TASK MATERIAL:
▼
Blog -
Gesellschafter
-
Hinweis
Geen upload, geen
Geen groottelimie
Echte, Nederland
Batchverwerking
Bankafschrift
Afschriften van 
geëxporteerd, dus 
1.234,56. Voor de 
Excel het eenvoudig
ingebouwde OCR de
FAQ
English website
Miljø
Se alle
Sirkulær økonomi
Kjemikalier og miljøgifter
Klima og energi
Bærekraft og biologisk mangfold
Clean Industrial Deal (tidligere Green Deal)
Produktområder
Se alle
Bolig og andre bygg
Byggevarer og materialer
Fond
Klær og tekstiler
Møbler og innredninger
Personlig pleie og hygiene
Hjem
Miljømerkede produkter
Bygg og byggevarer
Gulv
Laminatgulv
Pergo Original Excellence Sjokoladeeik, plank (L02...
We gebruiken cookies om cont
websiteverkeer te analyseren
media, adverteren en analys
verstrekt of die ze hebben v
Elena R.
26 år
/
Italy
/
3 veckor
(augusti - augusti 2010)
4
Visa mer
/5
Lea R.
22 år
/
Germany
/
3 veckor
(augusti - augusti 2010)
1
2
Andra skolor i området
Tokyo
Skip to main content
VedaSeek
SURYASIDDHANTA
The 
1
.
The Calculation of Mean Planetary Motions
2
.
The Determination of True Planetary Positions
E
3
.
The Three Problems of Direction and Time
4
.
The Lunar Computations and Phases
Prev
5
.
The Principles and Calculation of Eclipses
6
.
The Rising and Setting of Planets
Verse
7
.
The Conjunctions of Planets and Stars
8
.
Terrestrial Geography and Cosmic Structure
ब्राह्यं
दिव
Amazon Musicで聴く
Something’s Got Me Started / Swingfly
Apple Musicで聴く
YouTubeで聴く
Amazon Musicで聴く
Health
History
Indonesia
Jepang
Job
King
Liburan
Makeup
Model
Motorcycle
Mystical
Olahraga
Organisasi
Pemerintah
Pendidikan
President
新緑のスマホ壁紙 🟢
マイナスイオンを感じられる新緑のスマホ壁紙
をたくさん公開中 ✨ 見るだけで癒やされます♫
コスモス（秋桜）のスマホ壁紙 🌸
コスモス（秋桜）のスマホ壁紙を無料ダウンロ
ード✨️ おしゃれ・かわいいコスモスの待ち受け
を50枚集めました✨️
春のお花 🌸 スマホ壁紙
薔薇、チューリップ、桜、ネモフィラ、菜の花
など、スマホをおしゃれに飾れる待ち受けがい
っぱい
▲
ASSIGNMENT:
Your answer should be the lines from the one containing "マイナスイオンを感じられる新緑のスマホ壁紙" through the end of the records, both included, output exactly and with nothing added.

RESPONSE:
マイナスイオンを感じられる新緑のスマホ壁紙
をたくさん公開中 ✨ 見るだけで癒やされます♫
コスモス（秋桜）のスマホ壁紙 🌸
コスモス（秋桜）のスマホ壁紙を無料ダウンロ
ード✨️ おしゃれ・かわいいコスモスの待ち受け
を50枚集めました✨️
春のお花 🌸 スマホ壁紙
薔薇、チューリップ、桜、ネモフィラ、菜の花
など、スマホをおしゃれに飾れる待ち受けがい
っぱい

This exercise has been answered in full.